Spark 3.1.1 release comes with a lot of new things!
Check out, for example, all the Kubernetes-related tasks done for this release.
As you can probably imagine from the title of this post we are not going to talk about Kubernetes but Nested Fields.
If you have been working with Spark long enough you would definitely have had some nightmares using deeply nested fields.
Let’s start from the beginning.
What are nested fields?
Nested fields are fields that contain other fields or objects.
For example:

How do I manage nested fields in Spark?
In Spark, it has been always kind of problematic to handle them.
Imagine that the person with id=1 has changed his address from "James St" to "St Peter" and now you need to update it.
Since in Spark you can’t modify nested fields directly, you need to build the whole struct again so you don’t lose the other fields.
It would be something like:
df
.withColumn("personal_info",
struct(
lit("St Peter"),
col("personal_info.phone_number"),
col("personal_info.age")))
hm ok, but How do I manage nested fields in Spark now?
Well, in this new 3.1.1 release, a new method called withField was introduced.
Let’s say Hi 😁
From Spark 3.1.1 we will be able to change nested fields like this:
df
.withColumn("personal_info",
'personal_info.withField("address", lit("St Peter")))
Much better right? We don’t need to reconstruct the whole object, we can just reference the field we want to change and that’s it!
Let’s see an example more complex.
Our new input JSON is the following(for simplicity I avoided some brackets)

I’ll print the Spark schema to give more clarity about the input Data.
root
|-- items: struct (nullable = true)
| |-- item: struct (nullable = true)
| | |-- batters: struct (nullable = true)
| | | |-- batter: struct (nullable = true)
| | | | |-- id: string (nullable = true)
| | | | |-- topping: struct (nullable = true)
| | | | | |-- id: string (nullable = true)
| | | | | |-- type: string (nullable = true)
| | | | |-- type: string (nullable = true)
| | |-- id: string (nullable = true)
| | |-- name: string (nullable = true)
| | |-- ppu: double (nullable = true)
| | |-- type: string (nullable = true)
Now we need to change the id from the topping field, which is deeply nested, we would need to navigate:
items -> item -> batters -> batter -> topping -> id
to reach the value.
Prior to Spark 3.1.1 this would be a real pain, but now it would be as simple as this:
df
.withColumn("items",
col("items")
.withField("item.batters.batter.topping.id", lit(12)))
And if we print the result we can see that the new id is no longer 5001 but 12:
+----------------------------------------------------------+
|items |
+----------------------------------------------------------+
|{{{{1001, {12, None}, Regular}}, 0001, Cake, 0.55, donut}}|
+----------------------------------------------------------+
And that is it!
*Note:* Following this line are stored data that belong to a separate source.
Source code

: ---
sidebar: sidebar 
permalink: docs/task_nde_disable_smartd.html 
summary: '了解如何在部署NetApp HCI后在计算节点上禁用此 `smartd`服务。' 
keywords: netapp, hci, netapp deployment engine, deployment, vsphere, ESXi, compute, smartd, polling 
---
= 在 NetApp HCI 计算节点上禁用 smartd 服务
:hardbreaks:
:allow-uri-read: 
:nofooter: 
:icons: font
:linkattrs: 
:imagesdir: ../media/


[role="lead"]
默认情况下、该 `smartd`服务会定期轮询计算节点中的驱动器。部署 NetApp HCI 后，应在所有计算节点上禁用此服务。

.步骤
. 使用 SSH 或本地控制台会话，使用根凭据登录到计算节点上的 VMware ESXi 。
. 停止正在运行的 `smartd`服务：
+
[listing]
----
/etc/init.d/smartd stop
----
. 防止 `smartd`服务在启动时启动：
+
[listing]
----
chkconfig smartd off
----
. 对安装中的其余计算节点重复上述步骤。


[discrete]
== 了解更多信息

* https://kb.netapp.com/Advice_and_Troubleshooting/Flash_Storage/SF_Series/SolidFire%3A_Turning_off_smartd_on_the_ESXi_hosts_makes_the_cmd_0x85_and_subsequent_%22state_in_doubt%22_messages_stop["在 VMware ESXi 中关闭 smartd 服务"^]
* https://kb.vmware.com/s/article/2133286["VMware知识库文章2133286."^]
Cool right?
…and what about dropping nested fields?
Good news! We can drop them too. Let’s drop the same field we just changed, to do it, we need to call dropFields:
df
.withColumn("items",
col("items")
.dropFields("item.batters.batter.topping.id"))
Let’s print the output again:
+------------------------------------------------------+
|items |
+------------------------------------------------------+
|{{{{1001, {None}, Regular}}, 0001, Cake, 0.55, donut}}|
+------------------------------------------------------+
And success! The id is gone.
At this point, you might be asking…
Can I modify a column and drop a column at the same time?
The answer is yes!
df
.withColumn("items",
col("items")
.withField("item.batters.batter.topping.id", lit(12))
.dropFields("item.batters.batter.topping.type"))
If we print the result and the schema, we can see that the id is 12 and the topping.type is gone:
+----------------------------------------------------+
|items |
+----------------------------------------------------+
|{{{{1001, {12}, Regular}}, 0001, Cake, 0.55, donut}}|
+----------------------------------------------------+
root
|-- items: struct (nullable = true)
| |-- item: struct (nullable = true)
| | |-- batters: struct (nullable = true)
| | | |-- batter: struct (nullable = true)
| | | | |-- id: string (nullable = true)
| | | | |-- topping: struct (nullable = true)
| | | | | |-- id: integer (nullable = false)
| | | | |-- type: string (nullable = true)
| | |-- id: string (nullable = true)
| | |-- name: string (nullable = true)
| | |-- ppu: double (nullable = true)
| | |-- type: string (nullable = true)
Conclusions
Spark is evolving fast and things that weren’t possible before might be possible now, it is always good to be up to date, not just with Spark but with every technology.
Definitely, this will be a game-changer for all the people that work with deeply nested fields.